▶ **Consigne**: Présente toutes les lignes des entrées ci-dessous sous forme de liste numérotée, en laissant de côté les lignes vides.

▶ **Liste**:
※ ※ ※

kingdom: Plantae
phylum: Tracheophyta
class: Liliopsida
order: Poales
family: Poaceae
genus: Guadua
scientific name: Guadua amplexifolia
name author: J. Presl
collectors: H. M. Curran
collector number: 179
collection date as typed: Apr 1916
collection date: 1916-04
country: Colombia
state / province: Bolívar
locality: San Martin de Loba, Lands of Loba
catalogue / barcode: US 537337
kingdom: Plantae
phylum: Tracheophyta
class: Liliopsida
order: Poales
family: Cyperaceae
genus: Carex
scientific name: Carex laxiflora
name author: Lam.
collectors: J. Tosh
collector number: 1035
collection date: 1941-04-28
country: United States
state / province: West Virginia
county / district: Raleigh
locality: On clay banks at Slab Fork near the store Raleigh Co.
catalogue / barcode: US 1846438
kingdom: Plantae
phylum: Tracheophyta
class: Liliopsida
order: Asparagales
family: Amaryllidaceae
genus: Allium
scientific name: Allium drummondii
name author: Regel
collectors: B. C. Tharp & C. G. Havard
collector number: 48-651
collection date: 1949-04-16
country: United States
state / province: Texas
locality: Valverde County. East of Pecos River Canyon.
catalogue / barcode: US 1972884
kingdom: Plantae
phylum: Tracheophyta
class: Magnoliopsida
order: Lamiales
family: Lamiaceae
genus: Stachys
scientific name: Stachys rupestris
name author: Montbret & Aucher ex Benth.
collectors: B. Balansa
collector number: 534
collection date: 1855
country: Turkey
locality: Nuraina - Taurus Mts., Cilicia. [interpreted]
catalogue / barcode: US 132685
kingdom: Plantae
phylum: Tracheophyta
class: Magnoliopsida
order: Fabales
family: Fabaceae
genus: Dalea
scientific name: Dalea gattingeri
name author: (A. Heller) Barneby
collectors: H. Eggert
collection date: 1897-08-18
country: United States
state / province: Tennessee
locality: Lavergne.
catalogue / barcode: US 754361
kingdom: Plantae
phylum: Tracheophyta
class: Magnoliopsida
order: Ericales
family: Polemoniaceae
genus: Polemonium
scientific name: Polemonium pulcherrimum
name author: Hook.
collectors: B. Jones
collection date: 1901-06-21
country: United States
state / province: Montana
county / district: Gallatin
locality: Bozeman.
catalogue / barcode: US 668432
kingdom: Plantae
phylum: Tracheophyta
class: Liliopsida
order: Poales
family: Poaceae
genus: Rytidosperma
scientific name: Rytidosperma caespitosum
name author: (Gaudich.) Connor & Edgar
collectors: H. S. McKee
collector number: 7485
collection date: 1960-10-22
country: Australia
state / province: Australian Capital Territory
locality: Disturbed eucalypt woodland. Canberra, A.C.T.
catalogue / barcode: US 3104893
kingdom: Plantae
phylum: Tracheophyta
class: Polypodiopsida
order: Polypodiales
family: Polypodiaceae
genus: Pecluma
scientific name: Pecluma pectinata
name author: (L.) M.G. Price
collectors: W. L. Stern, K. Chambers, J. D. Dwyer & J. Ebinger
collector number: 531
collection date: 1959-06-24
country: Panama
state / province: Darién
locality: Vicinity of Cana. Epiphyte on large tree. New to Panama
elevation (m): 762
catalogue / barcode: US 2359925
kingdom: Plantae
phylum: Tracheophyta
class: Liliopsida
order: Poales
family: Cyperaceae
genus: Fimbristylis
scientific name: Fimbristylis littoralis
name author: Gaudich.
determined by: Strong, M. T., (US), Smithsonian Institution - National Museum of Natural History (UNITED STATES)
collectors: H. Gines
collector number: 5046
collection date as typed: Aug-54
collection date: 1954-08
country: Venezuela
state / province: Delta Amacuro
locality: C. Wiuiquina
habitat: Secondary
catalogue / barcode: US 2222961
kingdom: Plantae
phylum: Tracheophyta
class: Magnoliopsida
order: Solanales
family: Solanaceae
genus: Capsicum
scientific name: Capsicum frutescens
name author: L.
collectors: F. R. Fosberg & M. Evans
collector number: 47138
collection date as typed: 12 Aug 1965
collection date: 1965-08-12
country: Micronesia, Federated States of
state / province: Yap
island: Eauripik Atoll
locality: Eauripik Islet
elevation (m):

※ ※ ※

▶ **Corrigé**:
1. kingdom: Plantae
2. phylum: Tracheophyta
3. class: Liliopsida
4. order: Poales
5. family: Poaceae
6. genus: Guadua
7. scientific name: Guadua amplexifolia
8. name author: J. Presl
9. collectors: H. M. Curran
10. collector number: 179
11. collection date as typed: Apr 1916
12. collection date: 1916-04
13. country: Colombia
14. state / province: Bolívar
15. locality: San Martin de Loba, Lands of Loba
16. catalogue / barcode: US 537337
17. kingdom: Plantae
18. phylum: Tracheophyta
19. class: Liliopsida
20. order: Poales
21. family: Cyperaceae
22. genus: Carex
23. scientific name: Carex laxiflora
24. name author: Lam.
25. collectors: J. Tosh
26. collector number: 1035
27. collection date: 1941-04-28
28. country: United States
29. state / province: West Virginia
30. county / district: Raleigh
31. locality: On clay banks at Slab Fork near the store Raleigh Co.
32. catalogue / barcode: US 1846438
33. kingdom: Plantae
34. phylum: Tracheophyta
35. class: Liliopsida
36. order: Asparagales
37. family: Amaryllidaceae
38. genus: Allium
39. scientific name: Allium drummondii
40. name author: Regel
41. collectors: B. C. Tharp & C. G. Havard
42. collector number: 48-651
43. collection date: 1949-04-16
44. country: United States
45. state / province: Texas
46. locality: Valverde County. East of Pecos River Canyon.
47. catalogue / barcode: US 1972884
48. kingdom: Plantae
49. phylum: Tracheophyta
50. class: Magnoliopsida
51. order: Lamiales
52. family: Lamiaceae
53. genus: Stachys
54. scientific name: Stachys rupestris
55. name author: Montbret & Aucher ex Benth.
56. collectors: B. Balansa
57. collector number: 534
58. collection date: 1855
59. country: Turkey
60. locality: Nuraina - Taurus Mts., Cilicia. [interpreted]
61. catalogue / barcode: US 132685
62. kingdom: Plantae
63. phylum: Tracheophyta
64. class: Magnoliopsida
65. order: Fabales
66. family: Fabaceae
67. genus: Dalea
68. scientific name: Dalea gattingeri
69. name author: (A. Heller) Barneby
70. collectors: H. Eggert
71. collection date: 1897-08-18
72. country: United States
73. state / province: Tennessee
74. locality: Lavergne.
75. catalogue / barcode: US 754361
76. kingdom: Plantae
77. phylum: Tracheophyta
78. class: Magnoliopsida
79. order: Ericales
80. family: Polemoniaceae
81. genus: Polemonium
82. scientific name: Polemonium pulcherrimum
83. name author: Hook.
84. collectors: B. Jones
85. collection date: 1901-06-21
86. country: United States
87. state / province: Montana
88. county / district: Gallatin
89. locality: Bozeman.
90. catalogue / barcode: US 668432
91. kingdom: Plantae
92. phylum: Tracheophyta
93. class: Liliopsida
94. order: Poales
95. family: Poaceae
96. genus: Rytidosperma
97. scientific name: Rytidosperma caespitosum
98. name author: (Gaudich.) Connor & Edgar
99. collectors: H. S. McKee
100. collector number: 7485
101. collection date: 1960-10-22
102. country: Australia
103. state / province: Australian Capital Territory
104. locality: Disturbed eucalypt woodland. Canberra, A.C.T.
105. catalogue / barcode: US 3104893
106. kingdom: Plantae
107. phylum: Tracheophyta
108. class: Polypodiopsida
109. order: Polypodiales
110. family: Polypodiaceae
111. genus: Pecluma
112. scientific name: Pecluma pectinata
113. name author: (L.) M.G. Price
114. collectors: W. L. Stern, K. Chambers, J. D. Dwyer & J. Ebinger
115. collector number: 531
116. collection date: 1959-06-24
117. country: Panama
118. state / province: Darién
119. locality: Vicinity of Cana. Epiphyte on large tree. New to Panama
120. elevation (m): 762
121. catalogue / barcode: US 2359925
122. kingdom: Plantae
123. phylum: Tracheophyta
124. class: Liliopsida
125. order: Poales
126. family: Cyperaceae
127. genus: Fimbristylis
128. scientific name: Fimbristylis littoralis
129. name author: Gaudich.
130. determined by: Strong, M. T., (US), Smithsonian Institution - National Museum of Natural History (UNITED STATES)
131. collectors: H. Gines
132. collector number: 5046
133. collection date as typed: Aug-54
134. collection date: 1954-08
135. country: Venezuela
136. state / province: Delta Amacuro
137. locality: C. Wiuiquina
138. habitat: Secondary
139. catalogue / barcode: US 2222961
140. kingdom: Plantae
141. phylum: Tracheophyta
142. class: Magnoliopsida
143. order: Solanales
144. family: Solanaceae
145. genus: Capsicum
146. scientific name: Capsicum frutescens
147. name author: L.
148. collectors: F. R. Fosberg & M. Evans
149. collector number: 47138
150. collection date as typed: 12 Aug 1965
151. collection date: 1965-08-12
152. country: Micronesia, Federated States of
153. state / province: Yap
154. island: Eauripik Atoll
155. locality: Eauripik Islet
156. elevation (m):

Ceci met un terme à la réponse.